Labor market by year-end
There is a lack of laborers in the manufacturing industry. Photo: Pham Hung/ The Hanoi Times |
The labor market has witnessed both underemployment and unemployment [due to a sharp decline in export orders from several European markets and the US] in some areas nationwide.
Preliminary reports from localities showed the underemployment rate of unskilled workers accounted for 72.8% and that of skilled people was 27.2%, according to the third quarter’s report of the General Statistics Office (GSO).
Among the localities, Hanoi and Ho Chi Minh City had the highest labor shortages due to underemployment. The two cities need to hire 89,600 more workers, including 41,100 unskilled and 48,500 qualified, in the year-end period.
In addition, there was a labor shortage in other cities of Danang and Haiphong and provinces including Bac Giang, Bac Ninh, Hung Yen, Thai Binh, Ha Nam, Ninh Binh, Nghe An, Binh Phuoc, Dong Nai, Ba Ria-Vung Tau, Dong Thap, and Hau Giang.
Of the total of 511,000 underemployed, the most significant shortage rate is in the textile and apparel industry, with 45.6%, another in leather and footwear, with 11%, and in the fields of electronic products and computers, with 8%.
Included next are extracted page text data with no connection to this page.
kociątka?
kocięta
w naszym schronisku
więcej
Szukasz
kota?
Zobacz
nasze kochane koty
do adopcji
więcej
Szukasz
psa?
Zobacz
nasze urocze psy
This year, the Ministry of Labor, Invalids and Social Affairs predicted a shortage of almost 1.3 million workers in Vietnam, an increase of almost 20% over the previous year. The labor shortage is said to be even more severe during the economic recovery.
Demand for hiring is still high as manufacturing enterprises have good feelings about their production and business prospects.
A recent GSO survey showed that 48.7% of manufacturing companies expect a better result in the fourth quarter of 2022. As many as 33.9% of companies said the business production situation would be stable, and 17.4% said it would be more difficult.
The non-state sector was the most optimistic, with 83.6% of companies forecasting a better business situation and expecting it to be stable in the last quarter of the year compared to the previous quarter.
The rates for foreign-invested and state-owned companies were 80.9% and 79.1%, respectively, the survey noted.